2. - How many new medical and RX advancements have been made in countries with a single payer system?

I had one gentlemen tell me that I was stupid since doctors & hospitals drive technological advancement, not insurance.  Therefore my asking how many advancements come from countries with a single payer system lacked that distinction.  I still ask you to answer my question, but to lead you to this consideration:

Medical device & pharmaceutical companies develop technological advancement...NOT doctors & hospitals who provide care.  These are two different breeds of professionals.  Now these tech & RX companies develop new medicines and methods, then charge doctors and hospitals to use them, who then charge the insurer. 

Now what you should really be asking is this: How is the insurer responsible for the rising cost of healthcare?

I've read some articles where the author attributes health insurance as adding about 30% to the cost of health care.  Please explain this to me?  How is it that when companies grow to a size sufficient to self fund, when they move from a fully insured system to a self funded system...the savings DO NOT add up to 30%.  Nowhere close actually.  There is savings, but nowhere near 30% (if you look at a 5 year horizon, there may be a statistical outlier from year to year).

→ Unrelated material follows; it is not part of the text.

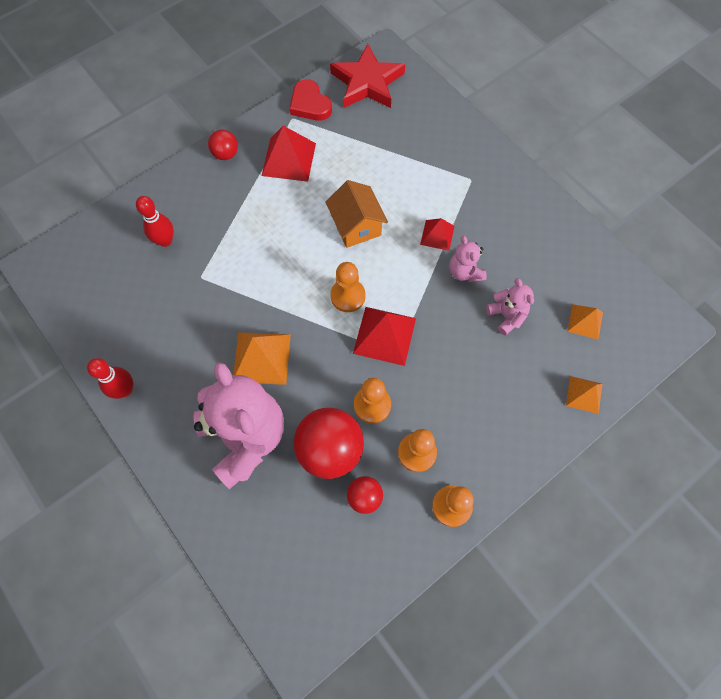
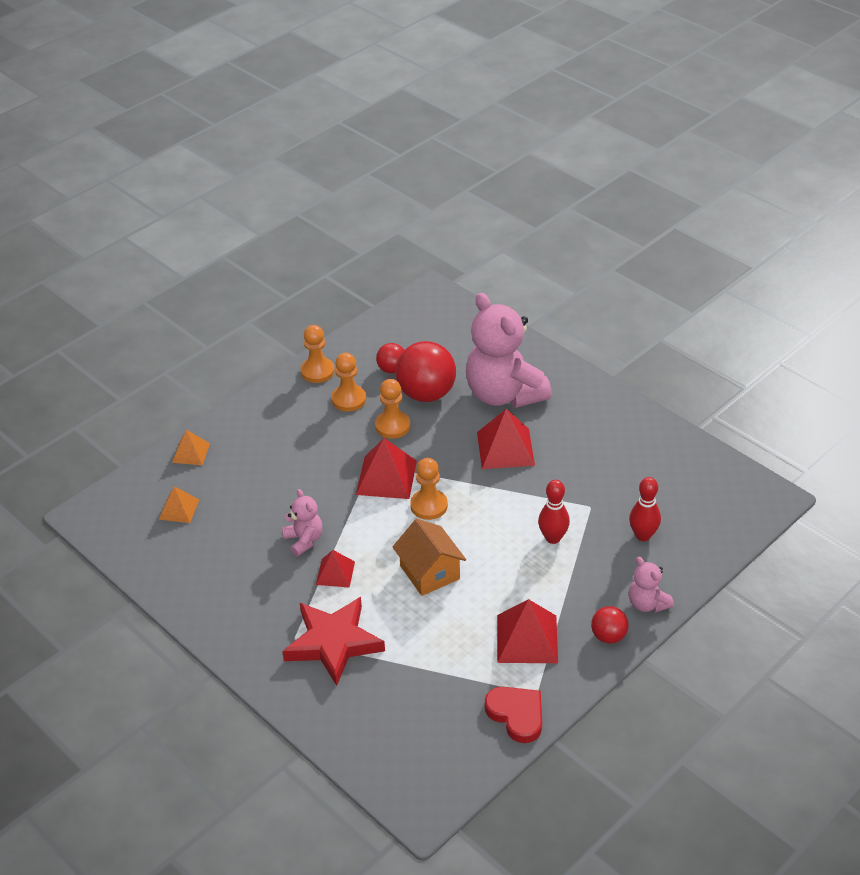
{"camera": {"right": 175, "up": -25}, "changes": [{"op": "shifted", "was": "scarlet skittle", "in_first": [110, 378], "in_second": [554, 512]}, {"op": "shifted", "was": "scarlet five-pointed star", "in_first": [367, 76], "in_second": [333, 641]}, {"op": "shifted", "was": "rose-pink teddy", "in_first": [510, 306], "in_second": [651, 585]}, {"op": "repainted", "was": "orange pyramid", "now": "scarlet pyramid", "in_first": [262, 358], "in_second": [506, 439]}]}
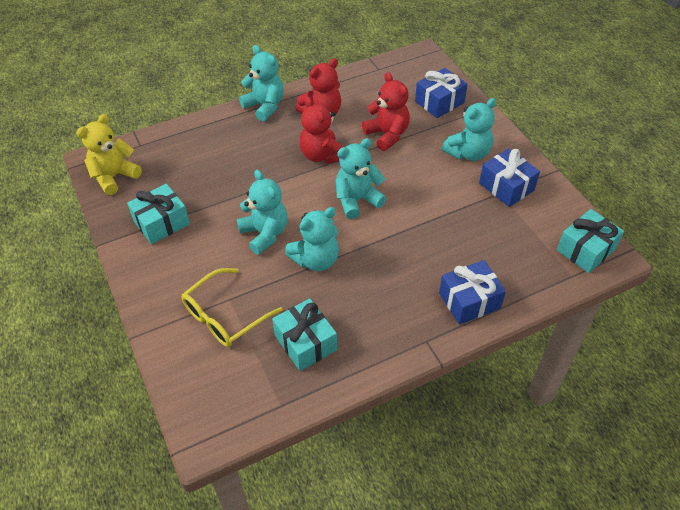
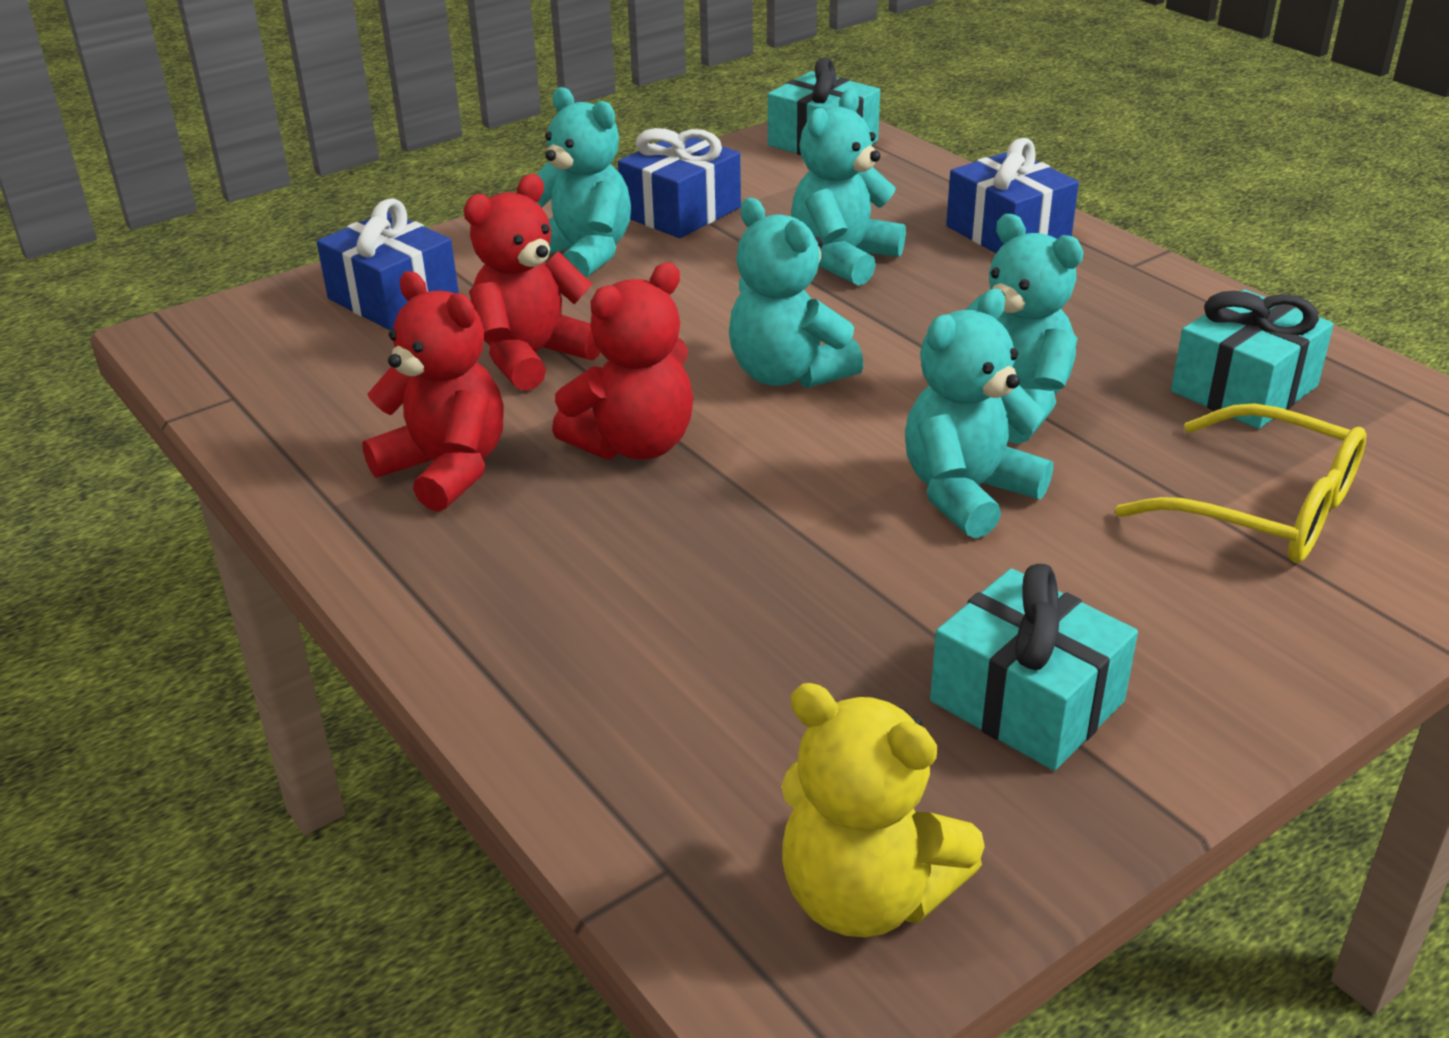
{"camera": {"right": -100, "up": -15}, "changes": [{"op": "shifted", "was": "turquoise teddy", "in_first": [261, 83], "in_second": [848, 187]}]}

So this leads me to ask, are you concerned that a single payer system would limit the advancement of medical technology?  If not, why?  The data reflects that a single payer system disincentivizes the best and the brightest away from research, since the fruits of their creations will not be as favorably compensated (in theory). Anyway, please explain why single payer systems in Europe create very few new medical inventions in comparison with the U.S.?  Are you saying that U.S. people are just that much more talented?  If so, then I ask you to walk into an R&D deptarment at Merck and tell me the diversity of the faces you see and the accents you hear.

Are you aware that our current single payer system uses the DRG system Where do you think the DRG system originates from?